Nie zniechęciła go fala krytyki, którą wywołał, przyjmując z zadowoleniem deportację 69 migrantów do Afganistanu (nastąpiło to, jak sam zauważył, w jego 69. urodziny). Jeden z deportowanych został wkrótce znaleziony martwy w Kabulu w Afganistanie. Mężczyzna żył w Niemczech od ośmiu lat. Przyjechał tam jeszcze jako nastolatek. Niewykluczone, że deportowany po powrocie do Afganistanu popełnił samobójstwo.
Po słowach o deportowanych Afgańczykach ustąpienia Seehofera ze stanowiska ministra spraw wewnętrznych domagali się nawet członkowie koalicyjnej SPD. Wcześniej ta partia zaakceptowała antymigracyjny plan, choć udało się jej wynegocjować w nim istotną zmianę. W pierwotnej propozycji Seehofera były „centra transferowe”. Tak określano miejsca na granicy, gdzie mieli być kierowani zatrzymani migranci. Ostatecznie z centrów zrezygnowano.
Mimo to dla wyborców socjaldemokratów, którzy zawsze opowiadali się za polityką otwartych drzwi, sytuacja staje się coraz trudniejsza.
Seehofer stoi jednak przed jeszcze trudniejszym zadaniem. Do swojego planu musi teraz przekonać inne kraje europejskie. Chodzi przede wszystkim o państwa „pierwszego kontaktu” dla osób nielegalnie przekraczających granicę UE. Kluczowe jest porozumienie z Włochami. To pierwszy unijny kraj na obecnie najczęściej wybieranym przez migrantów tzw. szlaku centralnym przez Morze Śródziemne.
Szef niemieckiego MSW ogłosił niedawno, że umowę z Rzymem uda się podpisać do końca lipca. Tymczasem postrzegany jako sojusznik Seehofera w kwestii migracji, jego włoski odpowiednik Matteo Salvini, powiedział, że zanim jego rząd podejmie jakąkolwiek decyzję o przyjmowaniu migrantów z powrotem, chce widzieć postępy w ochronie zewnętrznych granic UE. W jego ocenie Wspólnota potrzebuje szerszej strategii w tej materii.

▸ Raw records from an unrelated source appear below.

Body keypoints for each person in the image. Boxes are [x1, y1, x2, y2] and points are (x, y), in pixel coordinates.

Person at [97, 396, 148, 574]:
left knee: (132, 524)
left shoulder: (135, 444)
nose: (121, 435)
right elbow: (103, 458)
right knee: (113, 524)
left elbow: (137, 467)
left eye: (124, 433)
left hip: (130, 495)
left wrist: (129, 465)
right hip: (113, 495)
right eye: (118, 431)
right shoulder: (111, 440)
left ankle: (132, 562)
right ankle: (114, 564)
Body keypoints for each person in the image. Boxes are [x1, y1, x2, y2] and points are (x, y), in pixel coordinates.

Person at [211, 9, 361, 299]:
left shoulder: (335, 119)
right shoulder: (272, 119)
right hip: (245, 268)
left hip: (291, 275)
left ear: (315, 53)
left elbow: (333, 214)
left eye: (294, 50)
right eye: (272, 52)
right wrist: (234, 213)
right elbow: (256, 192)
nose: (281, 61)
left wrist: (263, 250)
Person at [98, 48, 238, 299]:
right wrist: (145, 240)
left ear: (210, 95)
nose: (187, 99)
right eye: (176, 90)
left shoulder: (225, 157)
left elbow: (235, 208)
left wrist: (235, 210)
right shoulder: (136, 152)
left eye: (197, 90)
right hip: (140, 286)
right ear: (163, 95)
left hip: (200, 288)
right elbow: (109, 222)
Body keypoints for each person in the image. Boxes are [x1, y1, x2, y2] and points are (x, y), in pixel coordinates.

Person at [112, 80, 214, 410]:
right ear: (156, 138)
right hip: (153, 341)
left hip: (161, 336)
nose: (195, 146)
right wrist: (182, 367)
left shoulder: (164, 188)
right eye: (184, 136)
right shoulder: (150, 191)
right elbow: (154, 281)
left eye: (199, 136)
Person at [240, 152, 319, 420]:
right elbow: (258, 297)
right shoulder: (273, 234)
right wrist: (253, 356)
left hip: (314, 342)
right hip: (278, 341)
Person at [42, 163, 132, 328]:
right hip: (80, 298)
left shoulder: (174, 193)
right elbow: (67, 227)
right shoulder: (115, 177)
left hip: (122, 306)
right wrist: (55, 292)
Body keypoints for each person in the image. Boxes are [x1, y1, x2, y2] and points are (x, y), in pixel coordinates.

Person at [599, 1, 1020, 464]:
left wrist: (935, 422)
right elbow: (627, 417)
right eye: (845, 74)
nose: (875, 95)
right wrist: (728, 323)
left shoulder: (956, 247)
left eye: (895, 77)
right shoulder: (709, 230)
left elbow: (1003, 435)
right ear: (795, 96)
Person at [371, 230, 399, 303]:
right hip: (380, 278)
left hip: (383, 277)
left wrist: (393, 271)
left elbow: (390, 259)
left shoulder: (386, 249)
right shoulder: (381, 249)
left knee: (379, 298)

Kwestia wzmocnienia granicy zewnętrznych nie budzi w UE kontrowersji. Większość państw ją popiera. Ale Salvini chciałby, prócz politycznych deklaracji, widzieć też działania. Komisja Europejska, która będzie chciała zwiększyć uprawnienia unijnej agencji Frontex, zapowiada, że przedstawi swoją propozycję we wrześniu – zaledwie miesiąc przed wyborami w Bawarii.
Włochy zmieniły swoje podejście do migracji, od kiedy rządy w Rzymie przejęła koalicja Ruchu 5 Gwiazd i Ligi Północnej. Nowy gabinet od początku czerwca odmawia przyjmowania do swoich portów statków z uratowanymi migrantami. W ten weekend nie zgadzał się na zejście na ląd 450 osób, które przypłynęły z Libii. Dopiero gdy pięć innych krajów – w tym Niemcy – zadeklarowało, że przyjmie po 50 osób, Rzym zgodził się, by przybysze opuścili pokład. – To zwycięstwo Włoch – komentował Sal vini. Powstaje teraz pytanie, czy Włosi potraktują ten wymuszony system relokacji jako precedens i za każdym razem będą wstrzymywać zejście migrantów na ląd, czekając na deklaracje o ich przyjęciu ze strony innych krajów.